Day 4: Tuesday, Nov. 28, 21h30, Hotel Argentario, Ravenna

Ravenna

photo4a photo4b

Maybe there were only 2 people at the hotel in Cervia, because at breakfast there were only two placemats at one table. I ate breakfast with a young German guy in a tie who was there on business. He spoke good English, and asked me about my trip.

I strolled back to the train station about 10h30, and the next train anywhere was north to Ravenna at 13h00. So I went back into town with my luggage, bought a Bulova watch for 190 Euro ( the shopkeeper knew very basic English ), and had lunch at a cafe where I pulled out my laptop and played Scrabble to kill time.

It was the second day of inter-city travel at midday, and it seemed to be working well, so I decided to stay in Ravenna, see as much as I can in 3 daylight hours, and do a similar midday trip to Bologna tomorrow. There were two hotels between the train tracks and the busy street, but that seemed too noisy, so I just boldly strolled up a street with my luggage until I saw a sign for another 3-star hotel, and it seems fine. Quiet shy clerk, and decor reminiscent of extremely simple 50's style. There might be 6-12 people here tonight.

I was trying to remember why I'd even heard of Ravenna. As you can tell, I spent so much time researching the BCDragoons in WW2 that I did not consult any tourist guides. I vaguely thought that Ravenna was an old Roman town so there might be Roman ruins to see. Well that wasn't really right. Ravenna is one of the first really Christian towns, and they are known for the incredible mosaic art in the EXTREMELY old basilicas. When I mean old, I mean 4th to 6th century AD. I was so impressed, I bought a T-shirt. I'm not sure if the mosaics themselves are that old.
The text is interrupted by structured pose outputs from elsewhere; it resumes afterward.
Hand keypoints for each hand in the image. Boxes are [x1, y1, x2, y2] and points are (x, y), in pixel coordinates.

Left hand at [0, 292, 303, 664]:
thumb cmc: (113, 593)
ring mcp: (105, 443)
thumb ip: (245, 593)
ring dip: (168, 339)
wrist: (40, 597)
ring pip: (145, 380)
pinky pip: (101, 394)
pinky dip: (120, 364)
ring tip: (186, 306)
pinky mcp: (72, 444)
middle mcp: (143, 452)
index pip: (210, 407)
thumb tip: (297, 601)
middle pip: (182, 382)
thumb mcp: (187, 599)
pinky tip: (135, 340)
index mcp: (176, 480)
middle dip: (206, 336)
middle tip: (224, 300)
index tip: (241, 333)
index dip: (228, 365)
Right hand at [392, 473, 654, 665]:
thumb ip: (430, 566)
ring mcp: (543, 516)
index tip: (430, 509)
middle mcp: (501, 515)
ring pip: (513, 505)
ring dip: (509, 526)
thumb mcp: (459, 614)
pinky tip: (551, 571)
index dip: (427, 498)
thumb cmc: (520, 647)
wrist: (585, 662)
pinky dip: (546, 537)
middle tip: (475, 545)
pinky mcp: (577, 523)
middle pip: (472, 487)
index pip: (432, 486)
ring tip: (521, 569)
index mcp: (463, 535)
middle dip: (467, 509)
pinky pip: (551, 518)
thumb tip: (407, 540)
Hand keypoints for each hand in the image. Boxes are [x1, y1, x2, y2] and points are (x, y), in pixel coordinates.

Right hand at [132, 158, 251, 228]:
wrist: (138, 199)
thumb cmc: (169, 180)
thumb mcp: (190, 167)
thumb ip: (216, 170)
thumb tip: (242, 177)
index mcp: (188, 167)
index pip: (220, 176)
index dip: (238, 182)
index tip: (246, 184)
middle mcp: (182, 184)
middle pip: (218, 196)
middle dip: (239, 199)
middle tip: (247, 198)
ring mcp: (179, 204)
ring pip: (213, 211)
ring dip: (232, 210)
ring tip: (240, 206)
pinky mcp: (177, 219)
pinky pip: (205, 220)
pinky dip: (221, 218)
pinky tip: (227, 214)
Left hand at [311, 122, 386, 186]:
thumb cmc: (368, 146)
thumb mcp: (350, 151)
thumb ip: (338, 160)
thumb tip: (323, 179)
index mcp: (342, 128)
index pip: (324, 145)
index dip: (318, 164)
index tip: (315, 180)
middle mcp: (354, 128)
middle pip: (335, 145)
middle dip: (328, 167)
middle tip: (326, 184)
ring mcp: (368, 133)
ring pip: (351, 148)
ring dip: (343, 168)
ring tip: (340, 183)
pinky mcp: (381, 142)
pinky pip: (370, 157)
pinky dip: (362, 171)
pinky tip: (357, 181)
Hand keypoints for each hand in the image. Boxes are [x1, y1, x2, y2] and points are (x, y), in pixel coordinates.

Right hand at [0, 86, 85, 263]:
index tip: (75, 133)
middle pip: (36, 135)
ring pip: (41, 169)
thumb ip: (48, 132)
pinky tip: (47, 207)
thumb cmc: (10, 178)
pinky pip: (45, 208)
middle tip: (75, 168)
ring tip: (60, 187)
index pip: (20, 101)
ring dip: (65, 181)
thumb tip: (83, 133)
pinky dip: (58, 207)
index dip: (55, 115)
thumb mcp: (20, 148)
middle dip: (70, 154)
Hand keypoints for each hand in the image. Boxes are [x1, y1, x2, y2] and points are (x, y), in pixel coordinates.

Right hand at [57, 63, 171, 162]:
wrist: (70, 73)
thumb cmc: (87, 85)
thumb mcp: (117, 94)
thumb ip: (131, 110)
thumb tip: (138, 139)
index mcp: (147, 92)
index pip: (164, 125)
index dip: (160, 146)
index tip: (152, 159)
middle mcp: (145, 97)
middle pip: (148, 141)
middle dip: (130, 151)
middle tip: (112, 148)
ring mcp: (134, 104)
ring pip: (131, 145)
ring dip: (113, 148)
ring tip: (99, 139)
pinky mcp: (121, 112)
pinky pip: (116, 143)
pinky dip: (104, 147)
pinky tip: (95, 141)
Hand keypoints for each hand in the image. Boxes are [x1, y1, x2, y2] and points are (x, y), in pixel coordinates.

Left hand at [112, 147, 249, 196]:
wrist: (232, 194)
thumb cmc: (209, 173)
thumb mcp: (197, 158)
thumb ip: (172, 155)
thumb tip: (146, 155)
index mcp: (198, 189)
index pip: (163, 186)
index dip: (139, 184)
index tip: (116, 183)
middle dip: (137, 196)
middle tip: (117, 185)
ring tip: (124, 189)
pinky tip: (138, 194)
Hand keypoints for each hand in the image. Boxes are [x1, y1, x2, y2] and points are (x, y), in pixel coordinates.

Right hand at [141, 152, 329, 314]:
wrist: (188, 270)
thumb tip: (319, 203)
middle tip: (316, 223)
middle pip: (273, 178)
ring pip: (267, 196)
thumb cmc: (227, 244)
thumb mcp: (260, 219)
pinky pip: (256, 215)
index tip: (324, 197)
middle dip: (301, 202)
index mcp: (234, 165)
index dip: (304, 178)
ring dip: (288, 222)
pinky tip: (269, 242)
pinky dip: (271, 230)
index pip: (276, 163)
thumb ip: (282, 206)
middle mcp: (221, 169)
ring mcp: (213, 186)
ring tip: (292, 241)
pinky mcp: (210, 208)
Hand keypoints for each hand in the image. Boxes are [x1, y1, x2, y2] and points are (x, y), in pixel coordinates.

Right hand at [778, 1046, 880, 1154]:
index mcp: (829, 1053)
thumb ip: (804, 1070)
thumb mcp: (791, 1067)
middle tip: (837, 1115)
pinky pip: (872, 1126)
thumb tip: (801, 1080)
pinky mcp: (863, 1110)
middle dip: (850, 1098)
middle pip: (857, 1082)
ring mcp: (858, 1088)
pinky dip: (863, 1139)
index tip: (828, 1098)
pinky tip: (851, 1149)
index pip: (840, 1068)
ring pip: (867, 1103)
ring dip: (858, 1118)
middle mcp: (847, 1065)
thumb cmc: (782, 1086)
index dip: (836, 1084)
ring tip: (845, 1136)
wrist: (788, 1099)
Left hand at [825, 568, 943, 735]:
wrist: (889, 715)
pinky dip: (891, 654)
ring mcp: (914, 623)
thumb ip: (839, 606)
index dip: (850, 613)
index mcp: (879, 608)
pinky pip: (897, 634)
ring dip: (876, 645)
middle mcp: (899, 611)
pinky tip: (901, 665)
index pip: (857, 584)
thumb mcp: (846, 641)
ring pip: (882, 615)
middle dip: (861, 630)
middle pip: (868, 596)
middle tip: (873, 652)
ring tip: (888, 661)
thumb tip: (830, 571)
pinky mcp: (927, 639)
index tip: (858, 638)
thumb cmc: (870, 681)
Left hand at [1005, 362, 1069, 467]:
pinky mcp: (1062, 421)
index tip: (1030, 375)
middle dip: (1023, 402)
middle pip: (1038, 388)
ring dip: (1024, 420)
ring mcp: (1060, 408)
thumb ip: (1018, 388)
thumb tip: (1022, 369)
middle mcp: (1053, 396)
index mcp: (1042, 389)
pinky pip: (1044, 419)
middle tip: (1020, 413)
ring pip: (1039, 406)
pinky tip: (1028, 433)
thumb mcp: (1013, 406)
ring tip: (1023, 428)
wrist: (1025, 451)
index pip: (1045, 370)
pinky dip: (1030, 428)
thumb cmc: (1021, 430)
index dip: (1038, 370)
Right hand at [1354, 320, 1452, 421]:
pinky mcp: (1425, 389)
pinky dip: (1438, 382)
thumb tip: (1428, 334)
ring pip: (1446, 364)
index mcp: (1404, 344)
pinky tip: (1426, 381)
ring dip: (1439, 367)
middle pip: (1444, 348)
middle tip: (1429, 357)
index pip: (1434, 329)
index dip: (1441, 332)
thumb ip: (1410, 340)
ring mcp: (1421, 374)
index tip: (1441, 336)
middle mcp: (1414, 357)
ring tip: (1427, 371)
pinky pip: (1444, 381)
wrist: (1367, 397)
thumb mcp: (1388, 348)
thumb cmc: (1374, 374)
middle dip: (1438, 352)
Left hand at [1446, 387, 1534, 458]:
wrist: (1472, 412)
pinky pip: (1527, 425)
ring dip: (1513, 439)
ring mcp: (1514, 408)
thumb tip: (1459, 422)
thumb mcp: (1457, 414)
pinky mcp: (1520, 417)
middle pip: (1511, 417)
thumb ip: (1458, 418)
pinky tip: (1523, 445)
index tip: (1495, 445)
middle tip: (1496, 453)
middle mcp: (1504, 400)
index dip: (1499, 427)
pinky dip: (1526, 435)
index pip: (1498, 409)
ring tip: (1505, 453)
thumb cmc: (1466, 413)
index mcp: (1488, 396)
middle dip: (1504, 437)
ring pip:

Had dinner at a nearby restaurant that the hotel clerk recommended. I didn't bother asking the meanings of the pastas, but from yesterday I understood that there is normally 2 courses (primi and seconde), and that red wine was vino rosse or rossi. Got a quarter litre of wine, a yummy 6 cm spirally pasta with oil and tiny spinach pieces, and a pizza for my seconde. It was a pizzeria and you see the domed oven with fire in it when you enter the restaurant. After dinner it was still +12 C so I went back into the old town to see if it livened up at night like Pesaro and Cervia did. But no! The place was absolutely dead! Just the odd middle-aged person walking or on bike. It was almost like there was some sort of curfew. Then I realized that there were no bars at all in the old town. Weird.

The only war memorial I found was the usual plaque listing the Italian war dead from the town itself, like I also saw in Cervia and Tavullia actually. I did note during the train ride up from Cervia that there were considerable little canals with deliberate grassy banks, which meshes with the Sinews of Steel story about the tanks getting slowed down by many canal crossings.